►
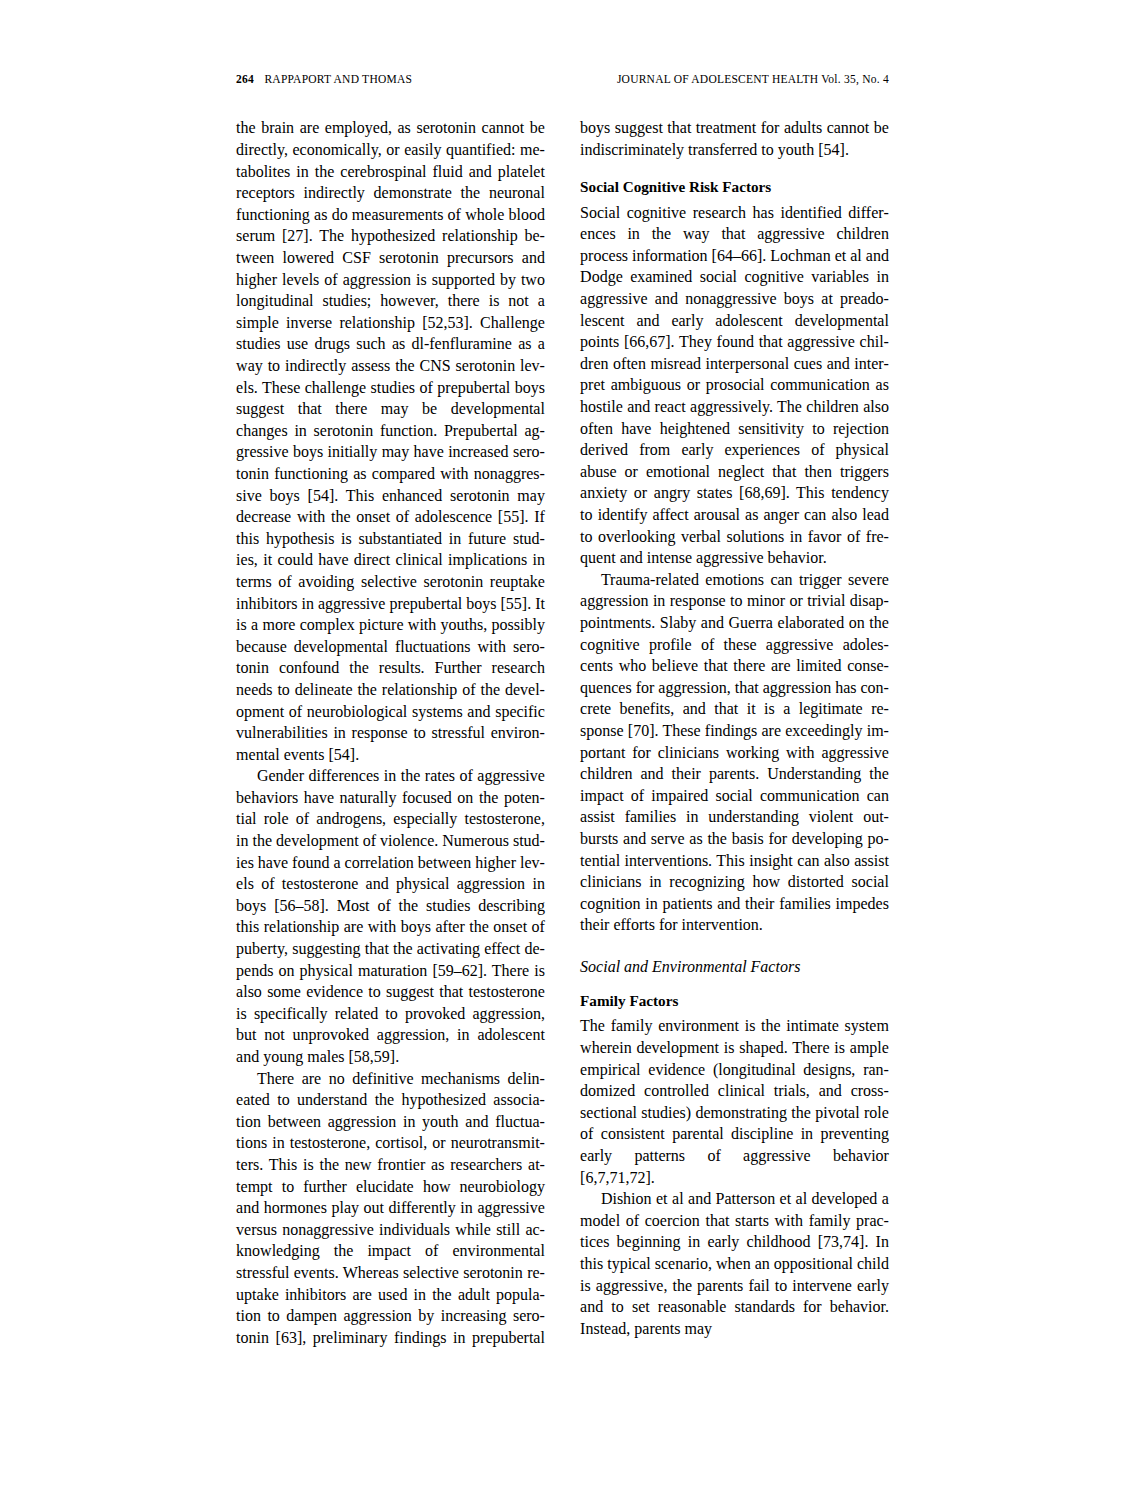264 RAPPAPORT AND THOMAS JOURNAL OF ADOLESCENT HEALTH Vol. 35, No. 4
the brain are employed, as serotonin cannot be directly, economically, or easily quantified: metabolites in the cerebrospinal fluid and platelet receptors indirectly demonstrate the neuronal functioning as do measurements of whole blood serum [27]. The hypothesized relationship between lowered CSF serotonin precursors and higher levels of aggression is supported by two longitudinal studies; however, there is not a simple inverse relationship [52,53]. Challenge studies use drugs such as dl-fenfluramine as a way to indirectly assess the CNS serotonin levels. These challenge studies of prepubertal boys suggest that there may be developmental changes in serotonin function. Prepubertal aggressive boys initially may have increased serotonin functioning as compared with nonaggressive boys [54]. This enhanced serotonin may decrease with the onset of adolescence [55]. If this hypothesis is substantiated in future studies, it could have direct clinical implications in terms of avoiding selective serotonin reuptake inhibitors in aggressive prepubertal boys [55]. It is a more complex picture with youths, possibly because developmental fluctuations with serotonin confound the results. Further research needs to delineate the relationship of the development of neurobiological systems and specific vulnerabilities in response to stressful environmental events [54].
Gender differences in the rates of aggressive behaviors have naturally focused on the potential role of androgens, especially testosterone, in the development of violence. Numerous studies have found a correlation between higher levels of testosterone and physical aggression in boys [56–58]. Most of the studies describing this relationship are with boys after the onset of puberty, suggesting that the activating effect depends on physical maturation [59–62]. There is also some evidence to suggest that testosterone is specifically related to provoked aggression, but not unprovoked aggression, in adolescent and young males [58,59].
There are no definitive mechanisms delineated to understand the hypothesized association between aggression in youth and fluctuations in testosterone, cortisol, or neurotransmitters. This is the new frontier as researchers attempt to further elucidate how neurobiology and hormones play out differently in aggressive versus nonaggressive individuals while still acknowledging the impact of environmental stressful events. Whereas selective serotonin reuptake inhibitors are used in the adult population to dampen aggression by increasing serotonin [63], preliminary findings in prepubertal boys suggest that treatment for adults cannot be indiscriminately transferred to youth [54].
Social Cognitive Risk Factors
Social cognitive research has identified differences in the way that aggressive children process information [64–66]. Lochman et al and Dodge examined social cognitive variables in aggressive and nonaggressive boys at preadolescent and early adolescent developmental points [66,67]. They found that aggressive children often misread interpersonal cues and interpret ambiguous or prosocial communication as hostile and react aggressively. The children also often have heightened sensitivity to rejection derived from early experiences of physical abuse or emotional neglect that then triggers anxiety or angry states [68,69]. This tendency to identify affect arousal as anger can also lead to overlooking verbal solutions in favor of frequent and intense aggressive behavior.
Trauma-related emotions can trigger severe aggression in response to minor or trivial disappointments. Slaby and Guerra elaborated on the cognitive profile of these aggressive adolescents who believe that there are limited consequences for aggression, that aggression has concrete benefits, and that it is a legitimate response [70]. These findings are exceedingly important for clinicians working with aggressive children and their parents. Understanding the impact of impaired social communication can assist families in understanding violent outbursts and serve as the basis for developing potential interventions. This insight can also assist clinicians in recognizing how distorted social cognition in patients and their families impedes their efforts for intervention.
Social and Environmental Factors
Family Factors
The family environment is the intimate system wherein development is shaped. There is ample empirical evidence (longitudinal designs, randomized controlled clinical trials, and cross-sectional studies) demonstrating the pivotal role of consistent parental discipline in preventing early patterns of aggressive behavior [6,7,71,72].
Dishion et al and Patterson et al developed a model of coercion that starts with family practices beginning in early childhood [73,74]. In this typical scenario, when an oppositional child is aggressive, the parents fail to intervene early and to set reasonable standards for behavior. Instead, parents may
◄
►
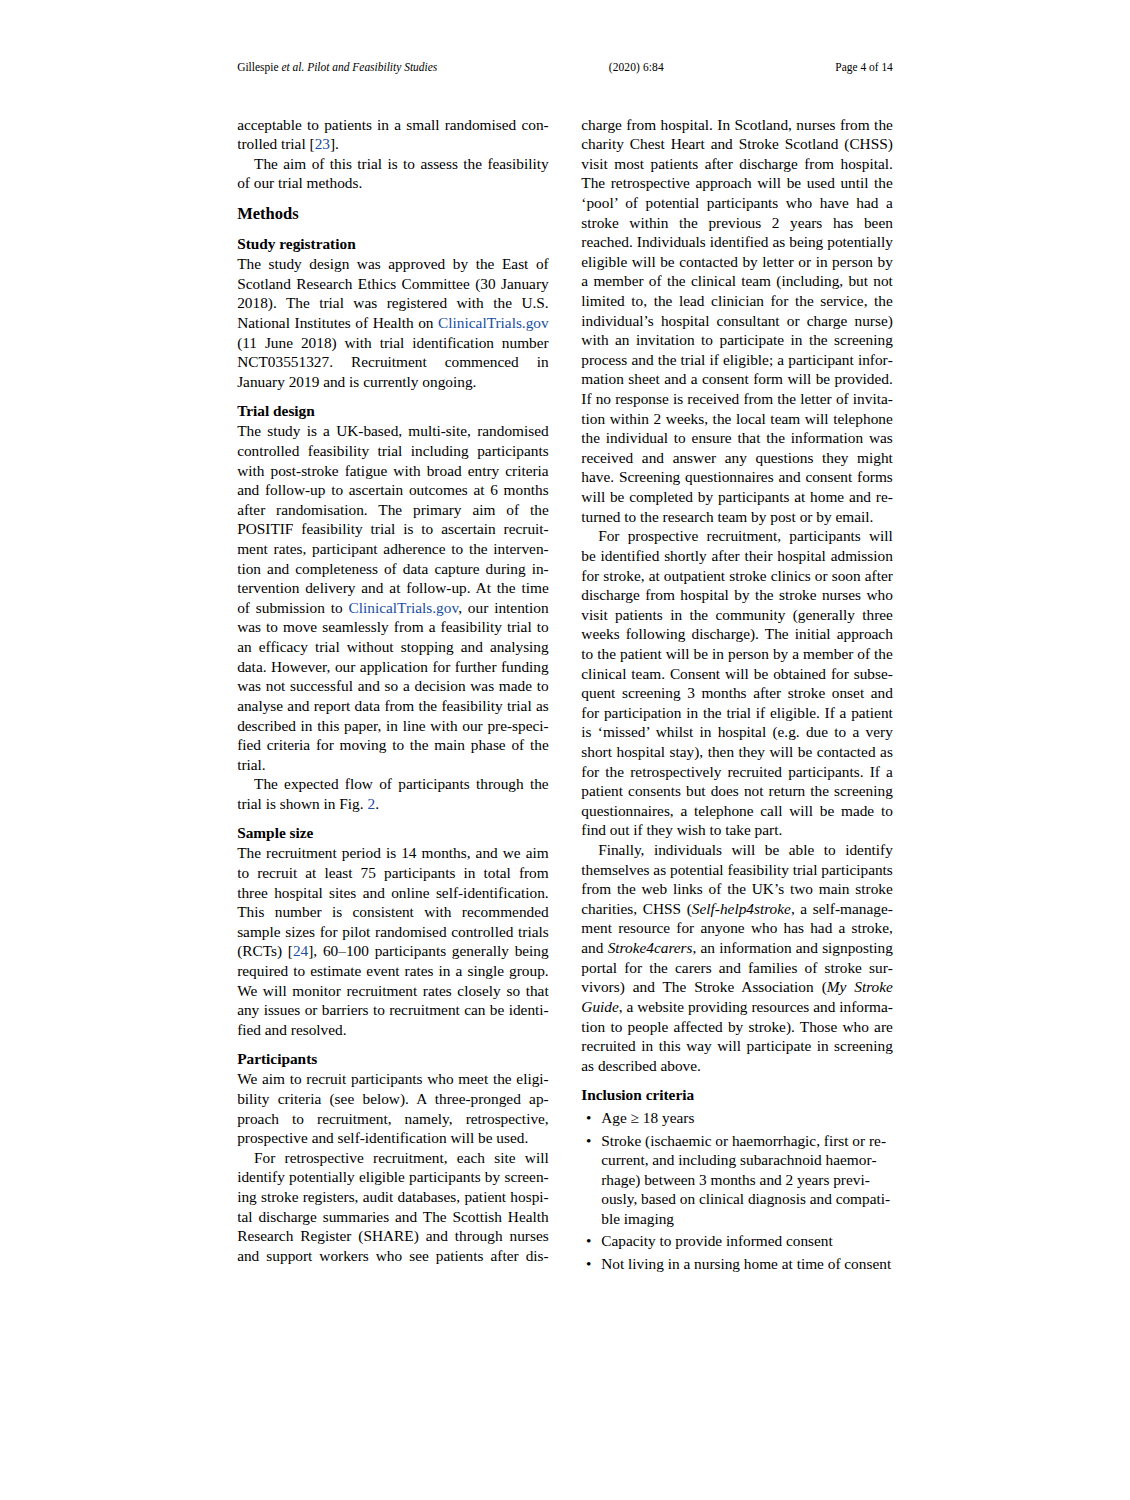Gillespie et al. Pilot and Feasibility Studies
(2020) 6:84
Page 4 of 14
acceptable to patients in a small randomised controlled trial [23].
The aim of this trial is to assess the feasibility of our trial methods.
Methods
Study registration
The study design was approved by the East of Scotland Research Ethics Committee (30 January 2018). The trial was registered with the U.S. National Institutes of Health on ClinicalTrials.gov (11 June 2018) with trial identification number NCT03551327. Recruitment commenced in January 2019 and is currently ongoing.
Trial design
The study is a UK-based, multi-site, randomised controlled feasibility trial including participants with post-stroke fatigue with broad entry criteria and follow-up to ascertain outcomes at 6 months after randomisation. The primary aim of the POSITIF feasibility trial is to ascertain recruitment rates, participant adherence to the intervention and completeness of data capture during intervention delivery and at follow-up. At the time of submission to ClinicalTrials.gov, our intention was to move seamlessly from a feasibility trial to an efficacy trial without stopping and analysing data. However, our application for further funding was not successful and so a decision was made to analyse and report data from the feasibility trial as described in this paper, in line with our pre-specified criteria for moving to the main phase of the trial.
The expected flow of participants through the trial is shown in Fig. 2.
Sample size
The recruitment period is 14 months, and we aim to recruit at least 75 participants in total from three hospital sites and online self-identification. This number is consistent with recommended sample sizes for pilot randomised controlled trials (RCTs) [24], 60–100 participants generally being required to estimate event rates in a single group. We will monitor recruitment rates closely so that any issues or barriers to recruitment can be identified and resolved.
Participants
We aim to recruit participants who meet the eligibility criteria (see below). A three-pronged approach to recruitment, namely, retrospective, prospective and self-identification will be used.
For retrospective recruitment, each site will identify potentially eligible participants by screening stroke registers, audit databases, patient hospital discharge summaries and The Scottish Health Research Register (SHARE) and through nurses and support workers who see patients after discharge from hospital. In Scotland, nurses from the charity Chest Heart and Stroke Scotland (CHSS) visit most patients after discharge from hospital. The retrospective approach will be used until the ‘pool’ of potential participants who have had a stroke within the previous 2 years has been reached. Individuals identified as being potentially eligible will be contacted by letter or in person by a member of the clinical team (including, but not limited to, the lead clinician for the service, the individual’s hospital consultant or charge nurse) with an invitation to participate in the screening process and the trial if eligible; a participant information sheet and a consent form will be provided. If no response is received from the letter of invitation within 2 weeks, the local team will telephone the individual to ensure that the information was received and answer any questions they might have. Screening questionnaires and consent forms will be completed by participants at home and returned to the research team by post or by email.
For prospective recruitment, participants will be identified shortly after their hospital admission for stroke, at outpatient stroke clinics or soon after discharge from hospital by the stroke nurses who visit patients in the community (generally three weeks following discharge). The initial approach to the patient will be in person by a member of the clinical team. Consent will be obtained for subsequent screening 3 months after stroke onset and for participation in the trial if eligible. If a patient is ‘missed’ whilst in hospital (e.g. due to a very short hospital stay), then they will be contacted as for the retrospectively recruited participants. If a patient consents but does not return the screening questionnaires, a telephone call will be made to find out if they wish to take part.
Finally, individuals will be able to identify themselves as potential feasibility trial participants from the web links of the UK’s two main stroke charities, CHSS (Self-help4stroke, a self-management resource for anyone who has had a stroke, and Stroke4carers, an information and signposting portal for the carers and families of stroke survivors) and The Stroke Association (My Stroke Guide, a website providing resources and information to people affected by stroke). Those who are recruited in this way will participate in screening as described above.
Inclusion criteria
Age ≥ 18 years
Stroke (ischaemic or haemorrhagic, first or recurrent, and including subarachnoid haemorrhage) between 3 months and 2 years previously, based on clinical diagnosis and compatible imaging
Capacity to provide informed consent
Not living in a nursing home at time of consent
◄
►
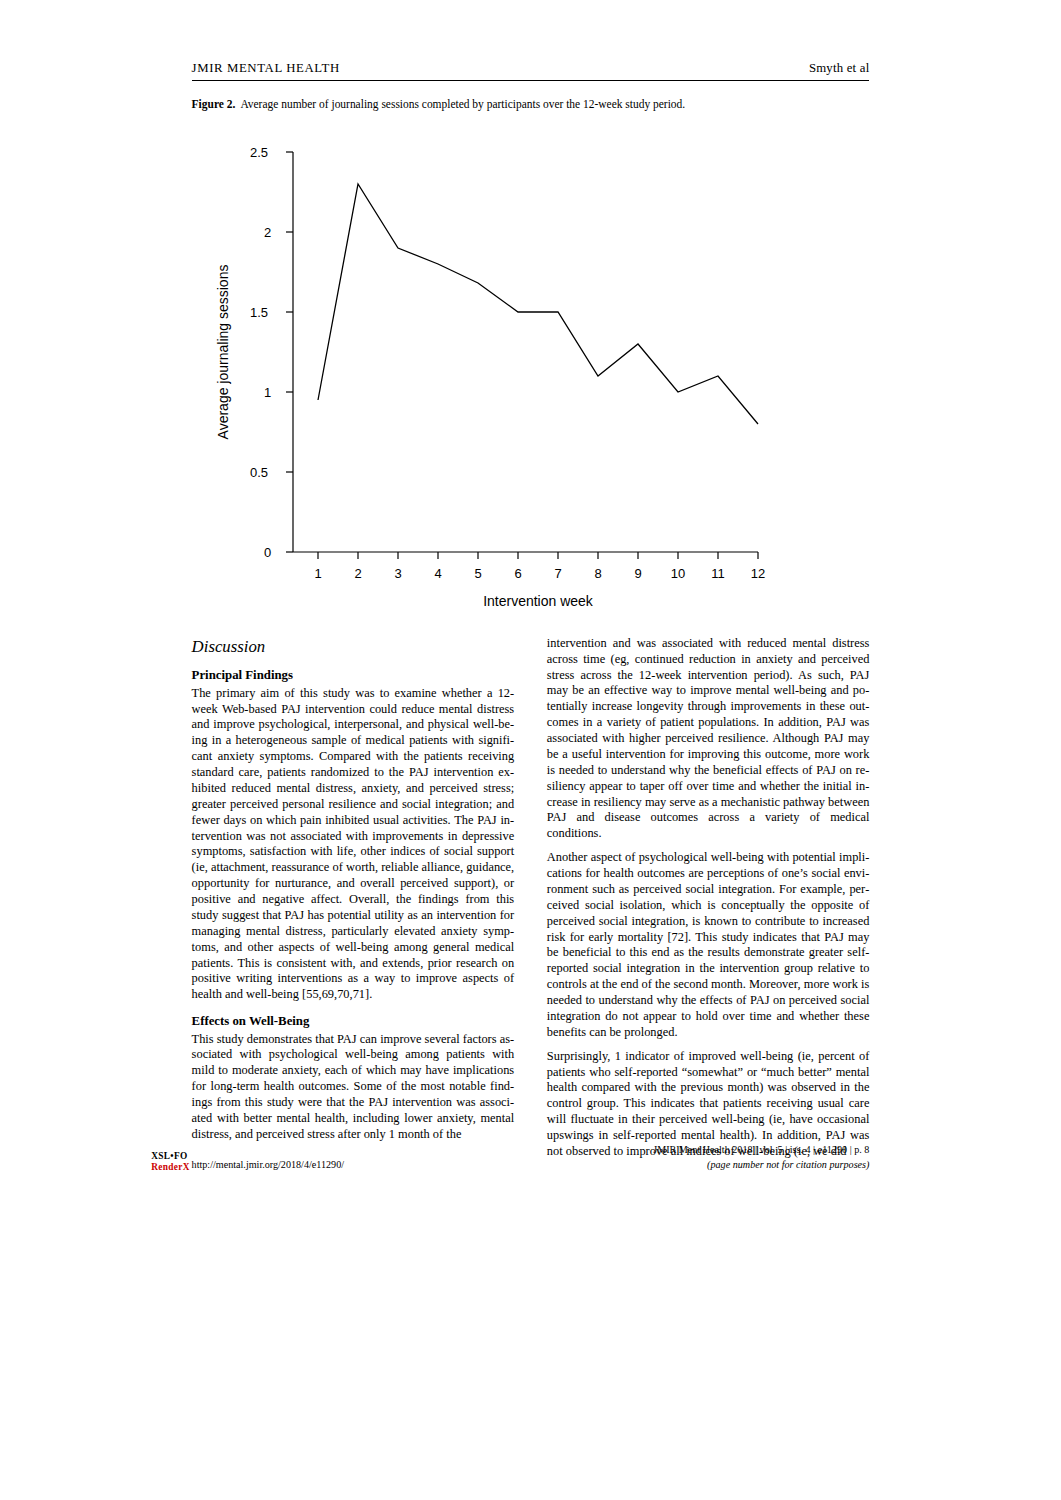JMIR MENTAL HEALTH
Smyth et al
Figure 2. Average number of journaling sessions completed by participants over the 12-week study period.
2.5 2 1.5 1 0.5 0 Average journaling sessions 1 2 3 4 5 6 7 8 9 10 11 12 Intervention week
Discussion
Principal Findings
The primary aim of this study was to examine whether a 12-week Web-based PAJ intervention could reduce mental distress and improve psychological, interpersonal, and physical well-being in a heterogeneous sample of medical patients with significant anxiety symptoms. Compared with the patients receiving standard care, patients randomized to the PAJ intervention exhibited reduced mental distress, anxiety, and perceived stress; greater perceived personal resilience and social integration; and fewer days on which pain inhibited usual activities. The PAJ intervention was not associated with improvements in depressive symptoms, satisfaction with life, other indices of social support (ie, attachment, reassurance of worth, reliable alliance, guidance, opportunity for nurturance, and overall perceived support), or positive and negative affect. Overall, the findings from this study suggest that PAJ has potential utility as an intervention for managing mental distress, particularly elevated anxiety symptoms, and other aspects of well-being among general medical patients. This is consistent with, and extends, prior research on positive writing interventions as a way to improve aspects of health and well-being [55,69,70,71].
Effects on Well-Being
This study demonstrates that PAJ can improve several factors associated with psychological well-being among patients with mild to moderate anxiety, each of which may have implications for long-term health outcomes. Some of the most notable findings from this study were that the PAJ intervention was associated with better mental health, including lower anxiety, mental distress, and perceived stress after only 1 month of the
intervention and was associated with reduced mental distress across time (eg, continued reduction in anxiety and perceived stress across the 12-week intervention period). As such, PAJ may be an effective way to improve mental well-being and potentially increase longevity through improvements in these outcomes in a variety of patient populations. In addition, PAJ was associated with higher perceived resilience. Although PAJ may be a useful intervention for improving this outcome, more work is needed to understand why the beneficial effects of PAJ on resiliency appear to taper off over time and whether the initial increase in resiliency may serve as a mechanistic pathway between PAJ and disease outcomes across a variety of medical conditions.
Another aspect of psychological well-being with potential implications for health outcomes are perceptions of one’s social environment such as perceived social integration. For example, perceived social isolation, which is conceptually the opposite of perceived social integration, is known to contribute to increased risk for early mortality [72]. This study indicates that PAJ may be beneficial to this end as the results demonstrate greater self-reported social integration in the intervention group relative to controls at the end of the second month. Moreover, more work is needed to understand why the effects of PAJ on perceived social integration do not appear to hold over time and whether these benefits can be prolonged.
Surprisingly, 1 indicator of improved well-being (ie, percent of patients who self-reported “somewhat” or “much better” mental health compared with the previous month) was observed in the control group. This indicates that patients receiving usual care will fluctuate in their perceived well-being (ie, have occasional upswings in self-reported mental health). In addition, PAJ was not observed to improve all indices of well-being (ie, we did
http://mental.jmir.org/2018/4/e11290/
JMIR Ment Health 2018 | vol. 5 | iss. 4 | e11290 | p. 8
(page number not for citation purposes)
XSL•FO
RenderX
◄
WORK INSTRUCTION.
Please find all lines of the entries that hold the string "parents" and copy them.

EXERCISE RESPONSE.
Trauma-related emotions can trigger severe aggression in response to minor or trivial disappointments. Slaby and Guerra elaborated on the cognitive profile of these aggressive adolescents who believe that there are limited consequences for aggression, that aggression has concrete benefits, and that it is a legitimate response [70]. These findings are exceedingly important for clinicians working with aggressive children and their parents. Understanding the impact of impaired social communication can assist families in understanding violent outbursts and serve as the basis for developing potential interventions. This insight can also assist clinicians in recognizing how distorted social cognition in patients and their families impedes their efforts for intervention.
Dishion et al and Patterson et al developed a model of coercion that starts with family practices beginning in early childhood [73,74]. In this typical scenario, when an oppositional child is aggressive, the parents fail to intervene early and to set reasonable standards for behavior. Instead, parents may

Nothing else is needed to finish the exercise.